- Alu Location in Nigeria
- Coordinates: 8°03′30″N 5°45′20″E﻿ / ﻿8.05833°N 5.75556°E
- Country: Nigeria
- State: Kogi State
- LGA: Yagba East

Government
- • Type: Traditional chieftaincy
- • Traditional head: Oba of Alu
- Elevation: 385 m (1,263 ft)
- Time zone: UTC+1 (WAT)
- Postal code: 262102
- ISO 3166 code: NG.KO.YE

= Alu village =

Village in Yagba East, Kogi State, Nigeria

Alu (Yoruba: Àlù) is a rural village in the Yagba East Local Government Area of Kogi State, Nigeria. It forms part of the Ekiti-speaking region of Kogi State and is listed among the settlements within Yagba East.

== Geography ==
Alu is located at approximately 8°03′30″N 5°45′20″E within a tropical savanna environment. The village is situated south of Isanlu, the administrative centre of Yagba East LGA, on gently undulating terrain with scattered rock outcrops and seasonal streams.

== Economy ==
Agriculture is the primary economic activity in Alu. Residents engage in small-scale farming, producing crops such as yam, cassava, maize, sorghum, millet, cashew and oil palm. Livestock rearing, including goats, sheep and poultry, contributes to household income, alongside petty trading.

== Culture and society ==
The village is inhabited mainly by the Ekiti Yoruba people, who speak the Yagba dialect of Yoruba. Christianity is the predominant religion, with a presence of Islamic and traditional belief practices. Community leadership is headed by the Oba of Alu within a traditional chieftaincy structure.

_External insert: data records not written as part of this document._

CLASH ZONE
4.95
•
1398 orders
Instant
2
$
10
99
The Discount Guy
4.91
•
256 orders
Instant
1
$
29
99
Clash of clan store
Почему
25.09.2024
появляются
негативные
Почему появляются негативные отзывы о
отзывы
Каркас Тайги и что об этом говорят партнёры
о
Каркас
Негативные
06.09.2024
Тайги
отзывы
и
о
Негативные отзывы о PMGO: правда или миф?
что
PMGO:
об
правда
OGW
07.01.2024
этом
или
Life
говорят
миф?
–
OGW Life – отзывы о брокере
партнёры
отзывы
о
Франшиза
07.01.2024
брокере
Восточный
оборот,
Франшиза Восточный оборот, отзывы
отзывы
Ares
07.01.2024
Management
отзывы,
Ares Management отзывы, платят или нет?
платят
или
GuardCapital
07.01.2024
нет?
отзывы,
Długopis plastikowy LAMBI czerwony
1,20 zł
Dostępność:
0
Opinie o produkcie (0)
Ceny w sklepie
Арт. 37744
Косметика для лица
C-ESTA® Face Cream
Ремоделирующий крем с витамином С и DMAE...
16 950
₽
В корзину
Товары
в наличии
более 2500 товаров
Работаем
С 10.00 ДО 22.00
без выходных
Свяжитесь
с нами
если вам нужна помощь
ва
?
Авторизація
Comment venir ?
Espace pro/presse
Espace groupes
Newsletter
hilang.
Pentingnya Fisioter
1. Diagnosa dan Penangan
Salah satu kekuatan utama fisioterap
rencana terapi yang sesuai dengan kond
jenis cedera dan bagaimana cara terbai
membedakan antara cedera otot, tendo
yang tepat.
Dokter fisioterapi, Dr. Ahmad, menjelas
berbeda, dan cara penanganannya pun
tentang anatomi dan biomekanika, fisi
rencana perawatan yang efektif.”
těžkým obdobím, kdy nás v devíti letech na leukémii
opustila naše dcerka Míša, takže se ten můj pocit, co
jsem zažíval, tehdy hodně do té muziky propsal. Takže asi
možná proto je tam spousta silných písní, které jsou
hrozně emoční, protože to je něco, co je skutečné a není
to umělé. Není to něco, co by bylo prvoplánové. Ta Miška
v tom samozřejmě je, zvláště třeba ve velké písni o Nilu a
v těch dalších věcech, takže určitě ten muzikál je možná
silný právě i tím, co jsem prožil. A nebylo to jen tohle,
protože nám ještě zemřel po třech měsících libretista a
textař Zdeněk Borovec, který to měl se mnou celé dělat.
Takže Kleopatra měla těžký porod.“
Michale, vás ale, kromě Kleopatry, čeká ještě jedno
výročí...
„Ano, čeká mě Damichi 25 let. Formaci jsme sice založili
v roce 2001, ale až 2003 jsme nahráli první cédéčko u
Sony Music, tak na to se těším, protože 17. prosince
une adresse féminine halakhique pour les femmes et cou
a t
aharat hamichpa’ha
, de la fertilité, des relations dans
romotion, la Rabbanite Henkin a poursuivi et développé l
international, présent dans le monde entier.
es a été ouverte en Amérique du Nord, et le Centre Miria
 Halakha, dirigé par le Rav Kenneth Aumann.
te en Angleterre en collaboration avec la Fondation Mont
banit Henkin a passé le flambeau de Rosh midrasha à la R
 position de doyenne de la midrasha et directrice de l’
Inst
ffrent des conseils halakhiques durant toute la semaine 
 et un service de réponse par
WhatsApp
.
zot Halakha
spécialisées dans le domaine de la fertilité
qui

== Education and infrastructure ==
Alu is served by public schools that provide primary and secondary education to residents. Electricity supply is sourced from the national grid and supplemented by generators and solar systems. Mobile telecommunications services are available, and the village is connected to nearby communities by laterite roads linked to regional routes in Yagba East.